In questi passaggi davvero Tommaso è il nostro didimo, il gemello nella fede per ciascuno di noi.
Nostro gemello perché, onestamente, il discepolo che ogni anno viene alla ribalta in questa domenica è una figura simpatica, con cui ci sentiamo in profonda sintonia. A Tommaso vogliamo bene, perché lo possiamo ritenere portatore dei dubbi e delle fatiche che tutti abbiamo. A Tommaso siamo grati, perché, come ha detto san Gregorio Magno “L’incredulità di Tommaso ha giovato a noi molto più, riguardo alla fede, che non la fede degli altri discepoli”.
Dalla incredulità di Tommaso sboccia, infine, quell’esclamazione che è professione di fede in Gesù: “Mio Signore e mio Dio!” e con queste parole il racconto di Giovanni giunge all’apice del suo annuncio sul Nazareno.

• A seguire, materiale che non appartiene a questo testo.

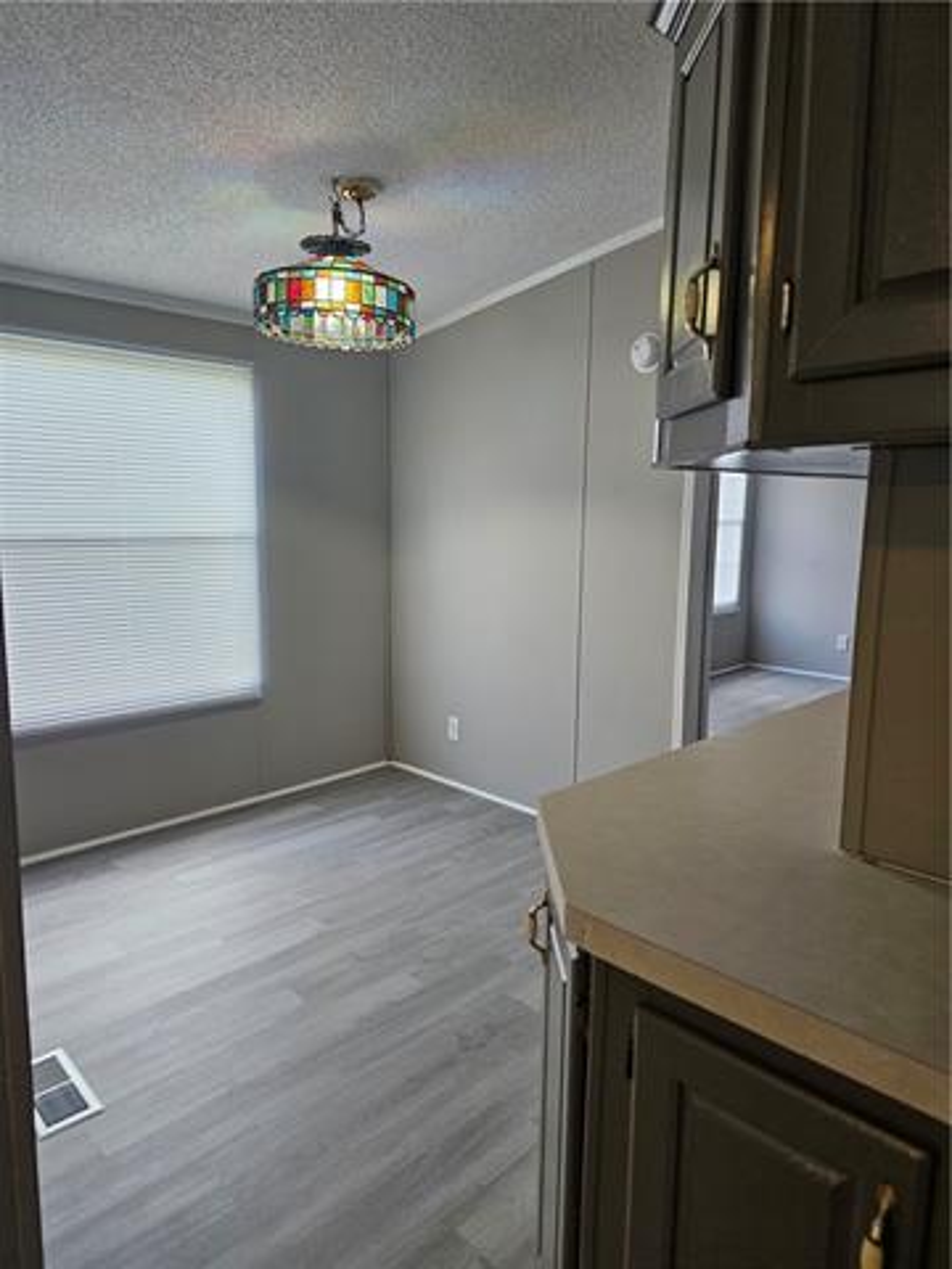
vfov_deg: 73.9
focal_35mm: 23
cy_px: 634
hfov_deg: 58.9
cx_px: 476
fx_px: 843
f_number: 1.7
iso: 200
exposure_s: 1/120
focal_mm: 6.3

Tommaso nostro gemello ci è così compagno di vita e di fede, condiscepolo in cui ci rispecchiamo e dal quale impariamo a percorrere la via del credere che attraversa fatiche e incredulità prima di giungere alla pienezza che vorremmo anche per ciascuno di noi.
Se in Tommaso riconosciamo un testimone credibile del Signore risorto, in questi anni abbiamo sentito vicino nel cammino della fede anche papa Francesco. Gli abbiamo voluto bene e continuiamo a volergliene. Scelto da Dio per tenere il posto di Pietro nel collegio episcopale, ne abbiamo apprezzato la simpatia, la spontaneità, la sua immediata capacità di entrare nelle case e nella vita delle persone. A tutti mancherà il suo “buon pranzo” detto ogni domenica dopo la preghiera dell’Angelus.

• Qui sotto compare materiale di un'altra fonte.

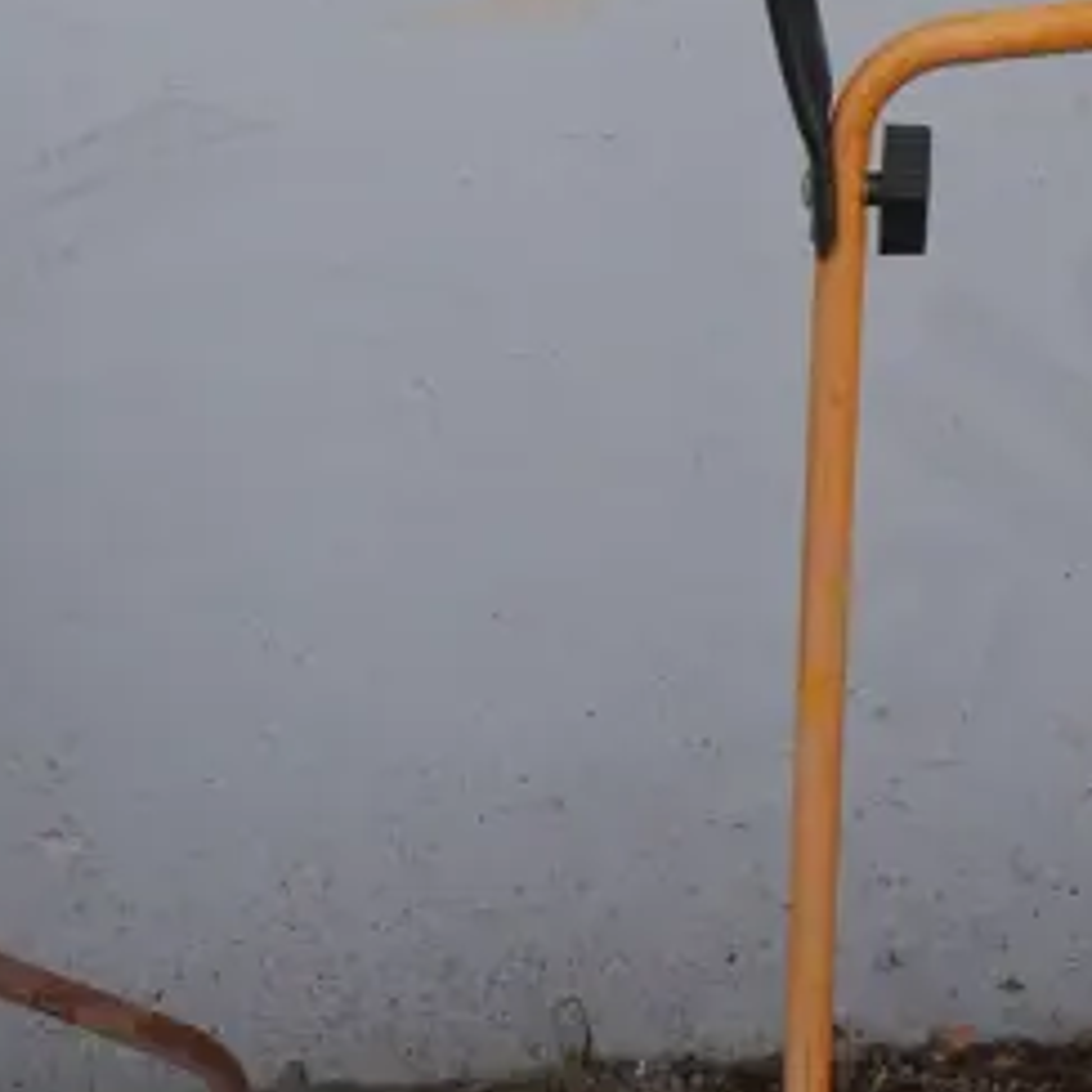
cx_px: 1459
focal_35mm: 104
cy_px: -85
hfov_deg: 15.8
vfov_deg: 16.3
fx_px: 3712
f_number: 4.5
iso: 200
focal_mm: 14
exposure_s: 1/200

Attraverso le parole di Gregorio Magno abbiamo intravisto come nell’agire degli uomini anche Dio è all’opera, così che la prova della fede per Tommaso diviene un sostegno per superare le nostre incredulità. Lunedì con la morte di papa Francesco si è concluso un pontificato importante. Dodici anni nei quali il Cristo ha guidato la Chiesa, che rimane sempre sua, attraverso un papa amato e da taluni contestato. Nel futuro che ci sta davanti potremo vedere e renderci conto in pienezza del contributo che quest’uomo ha donato alla Chiesa: con i suoi gesti semplici, le sue scelte originali, le sue decisioni talvolta controverse.

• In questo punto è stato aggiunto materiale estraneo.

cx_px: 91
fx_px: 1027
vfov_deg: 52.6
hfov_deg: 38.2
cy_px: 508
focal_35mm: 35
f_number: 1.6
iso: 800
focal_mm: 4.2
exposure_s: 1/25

Anche papa Francesco come Tommaso è stato un dono per la Chiesa, perché al di là di tutto quello che in questi giorni e settimane si dice e si dirà, ci ha aiutato a dire qualcosa in più sul volto di Dio che traspare dal volto di Gesù: un Gesù povero, misericordioso, premuroso, vicino a tutti, ma anche duro contro l’ipocrisia, come Francesco ci ha aiutato a vedere.
Mi piace pensare che oggi il Papa faccia sua, nella pienezza della vita, la stessa frase di Tommaso, davanti al mistero del Dio fatto uomo, crocifisso e risorto per noi, e ora dica: “Mio Signore e mio Dio”, e mentre ancora una volta, come il 13 marzo del 2013 chiede la nostra preghiera per lui, anche per ciascuno di noi, al cospetto di Dio stia invocando dal Padre, oggi come dodici anni fa, la benedizione divina, chiedendo il dono dello Spirito a cui, come Pontefice, ha sempre fatto riferimento per vivere quel “discernimento” che da buon gesuita ha insegnato ad ogni cristiano ad esercitare, come azione costante e come strumento per riconoscere il Signore che ancora oggi parla alla coscienza di ciascuno, alla Chiesa e al mondo intero.